About Alagille Syndrome
ALGS is a rare genetic disorder in which bile ducts are abnormally narrow, malformed and reduced in number, which leads to bile accumulation in the liver and ultimately progressive liver disease. The estimated incidence of ALGS is one in every 30,000 to 50,000 births in the United States and Europe. In patients with ALGS, multiple organ systems may be affected by the mutation, including the liver, heart, kidneys and central nervous system. The accumulation of bile acids prevents the liver from working properly to eliminate waste from the bloodstream and leads to progressive liver disease that ultimately requires liver transplantation in 15% to 47% of patients. Signs and symptoms arising from liver damage in ALGS may include jaundice, pruritus and xanthomas, which are disfiguring cholesterol deposits under the skin. The pruritus experienced by patients with ALGS is among the most severe in any chronic liver disease and is present in most affected children by the third year of life.
Maralixibat is a novel, minimally-absorbed, orally administered investigational drug being evaluated in several rare cholestatic liver diseases for pediatric populations. Maralixibat inhibits the apical sodium dependent bile acid transporter, which results in more bile acids being excreted in the feces, leading to lower levels of bile acids systemically, thereby potentially reducing bile acid mediated liver damage and related effects and complications.

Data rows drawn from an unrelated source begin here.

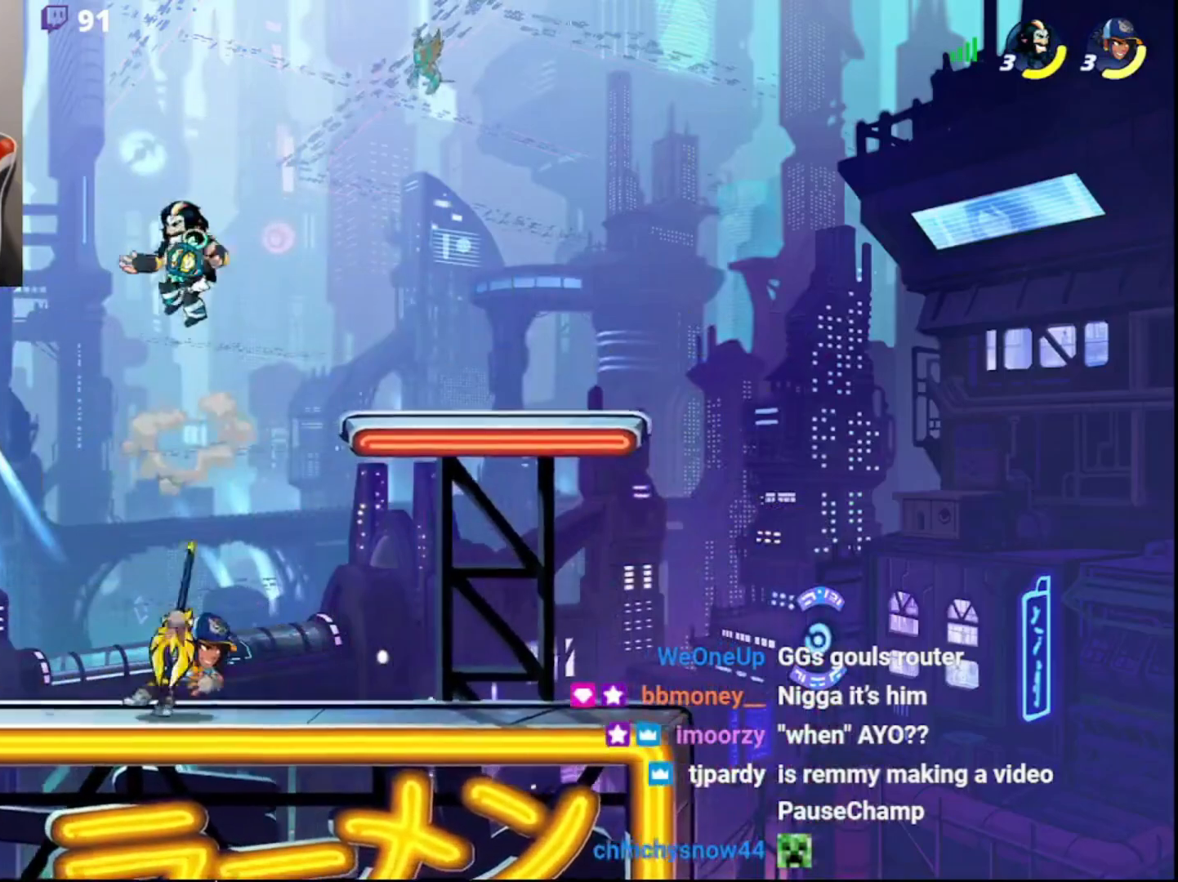
{"buttons": [], "left_stick": "left", "right_stick": "center", "events": [[17, "left_stick", "center"], [67, "left_stick", "down-right"], [83, "L3", "down"], [300, "L3", "up"], [317, "CIRCLE", "down"], [417, "CIRCLE", "up"], [417, "left_stick", "left"]]}
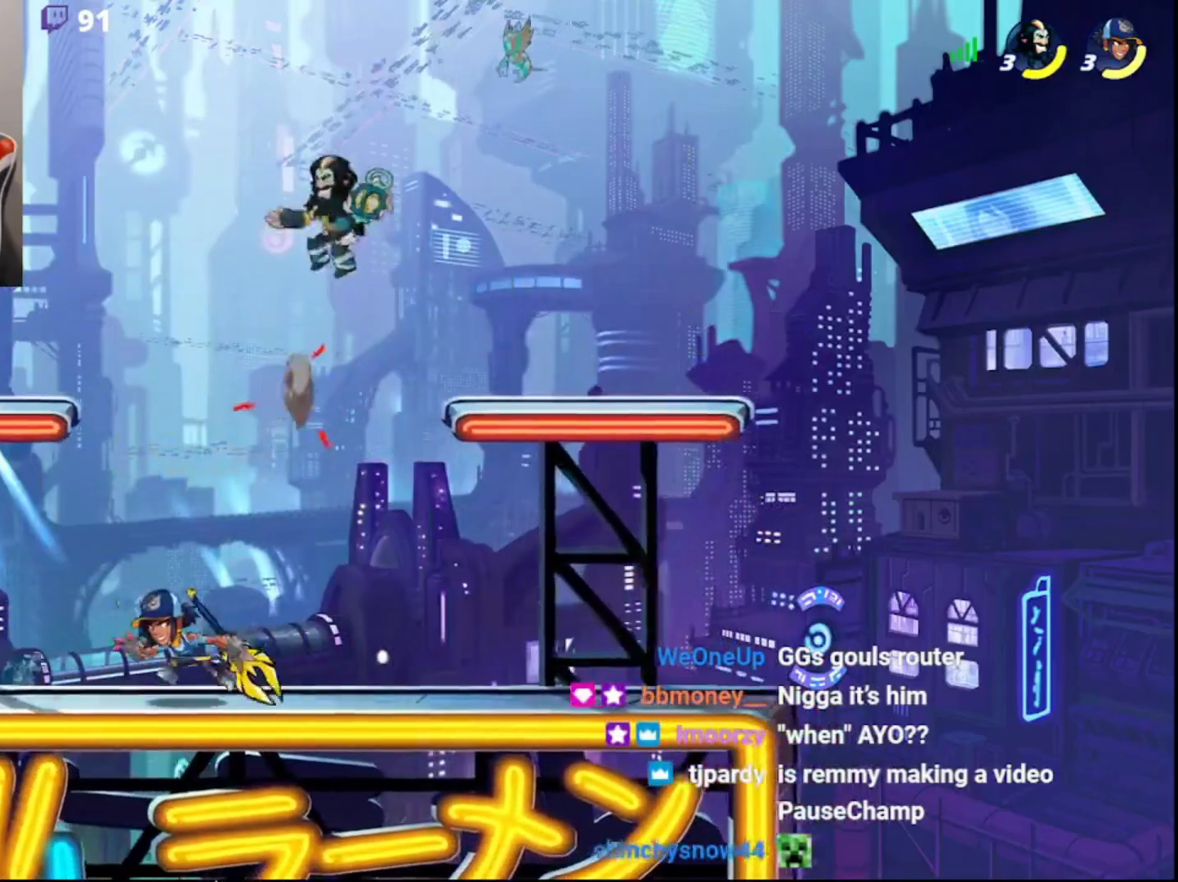
{"buttons": ["R2"], "left_stick": "right", "right_stick": "center", "events": [[17, "left_stick", "down-left"], [333, "left_stick", "right"], [450, "R2", "down"]]}
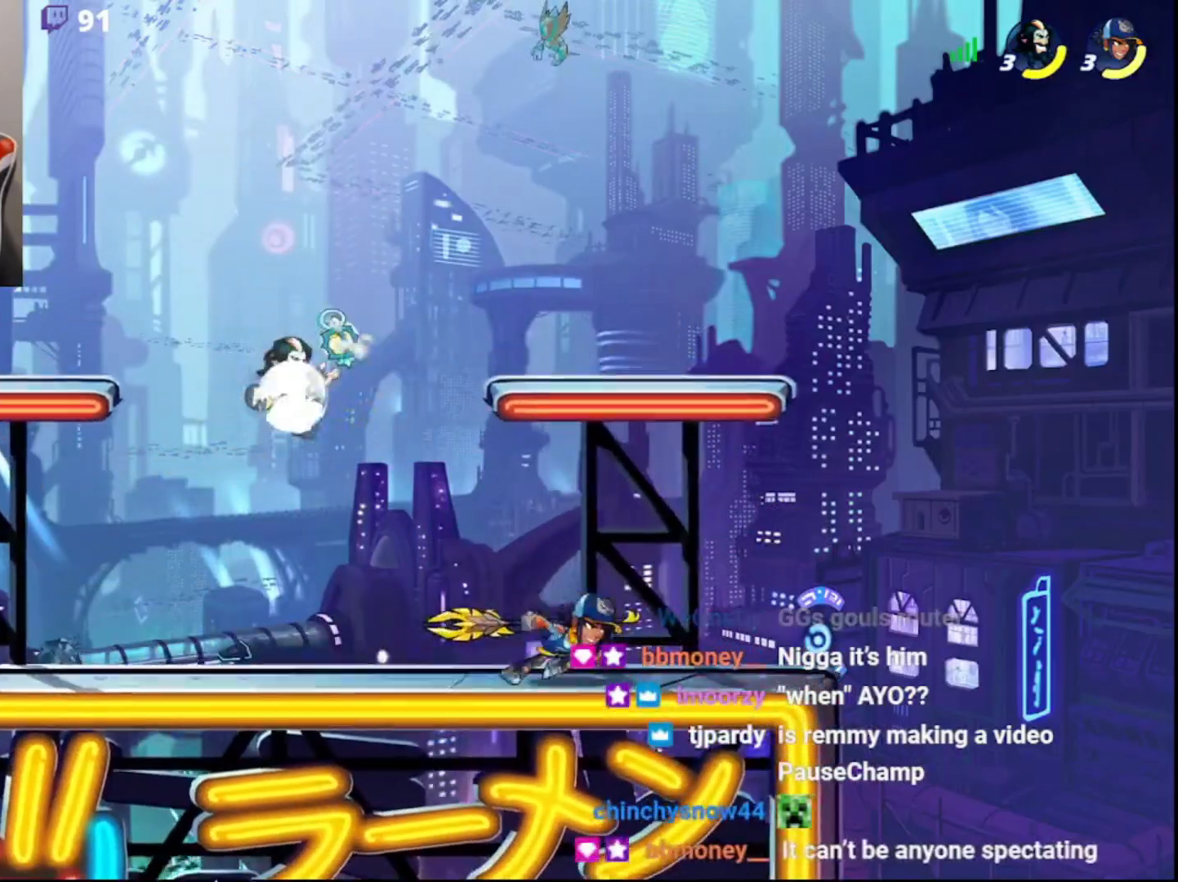
{"buttons": ["CROSS"], "left_stick": "right", "right_stick": "center", "events": [[300, "R2", "up"], [500, "CROSS", "down"]]}
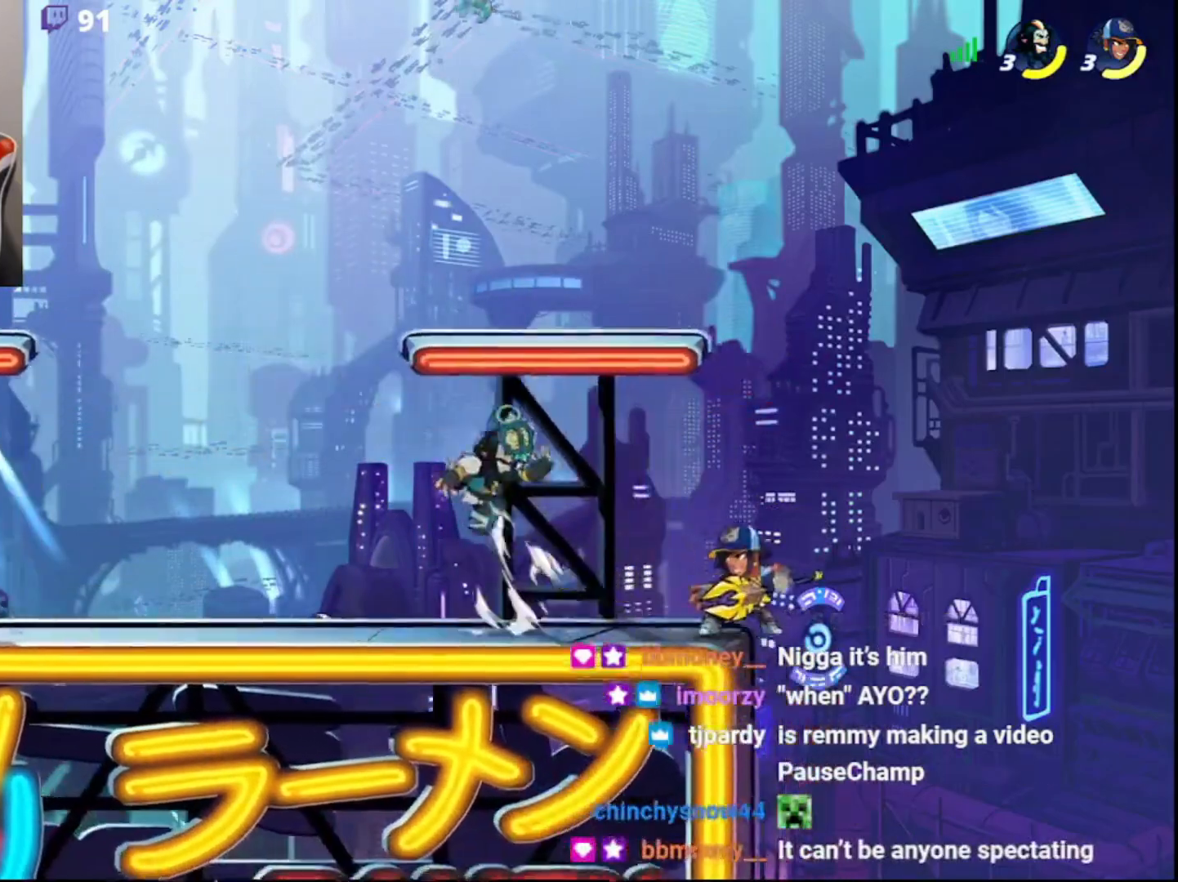
{"buttons": [], "left_stick": "left", "right_stick": "center", "events": [[67, "CROSS", "up"], [100, "CROSS", "down"], [167, "CROSS", "up"], [233, "left_stick", "center"], [483, "left_stick", "left"]]}
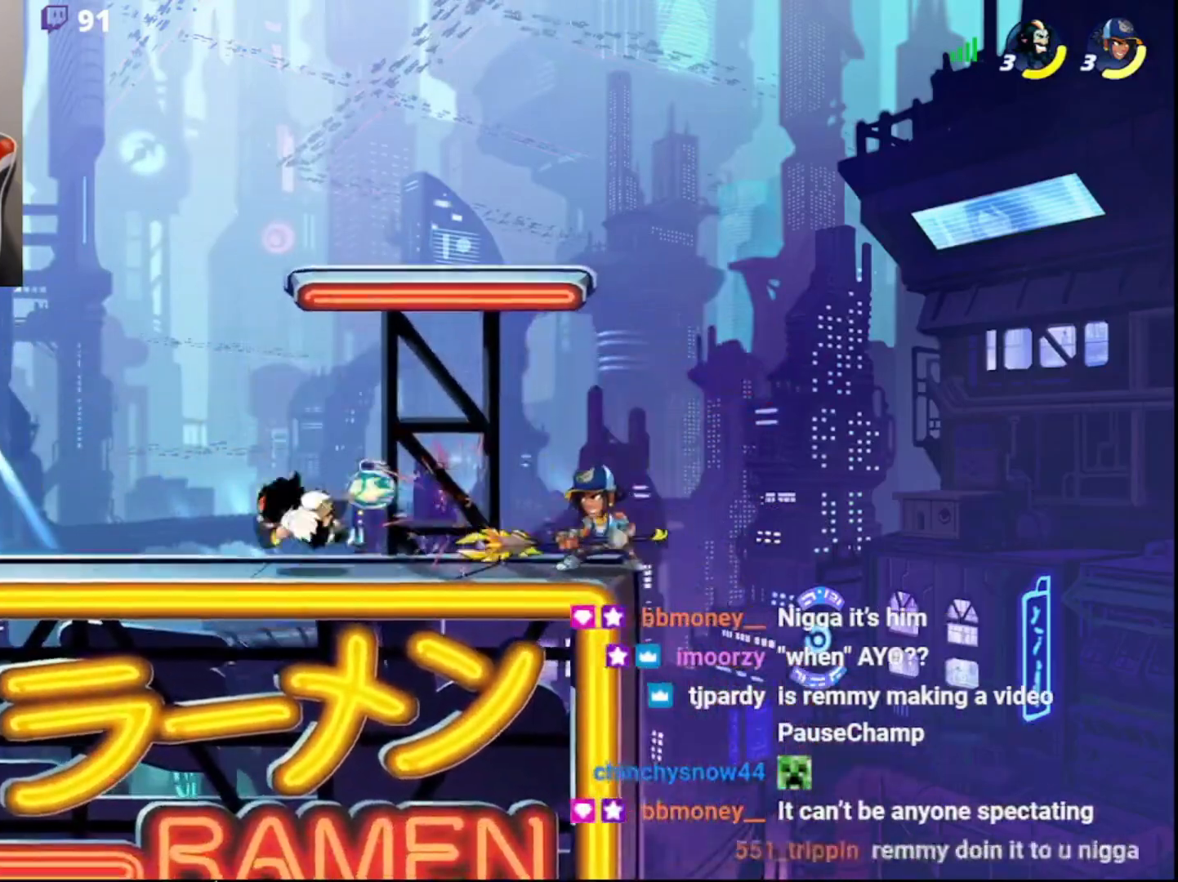
{"buttons": [], "left_stick": "left", "right_stick": "center", "events": [[67, "left_stick", "right"], [200, "R2", "down"], [300, "R2", "up"], [367, "left_stick", "left"]]}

More than 1,500 individuals have received maralixibat, including more than 100 children who have received maralixibat as an investigational treatment for Alagille syndrome (ALGS) and progressive familial intrahepatic cholestasis (PFIC). In a Phase 2 PFIC study, a genetically defined subset of BSEP (bile salt export protein) deficient (PFIC2), patients responded to maralixibat, which led to maralixibat receiving Breakthrough Therapy designation from the FDA for PFIC2. In the ICONIC Phase 2b ALGS clinical trial, patients taking maralixibat had significant reductions in bile acids and pruritus compared to placebo. Maralixibat was generally well-tolerated throughout the studies. The most frequent adverse events were diarrhea, abdominal pain and vomiting.
About Mirum Pharmaceuticals
Mirum Pharmaceuticals, Inc. is a clinical-stage biopharmaceutical company focused on the development and commercialization of a late-stage pipeline of novel therapies for debilitating liver diseases. The company’s lead product candidate, maralixibat, is an investigational oral drug in development for progressive familial intrahepatic cholestasis (PFIC) and Alagille syndrome (ALGS). For more information, visit MirumPharma.com. Follow Mirum on Twitter, Facebook and LinkedIn.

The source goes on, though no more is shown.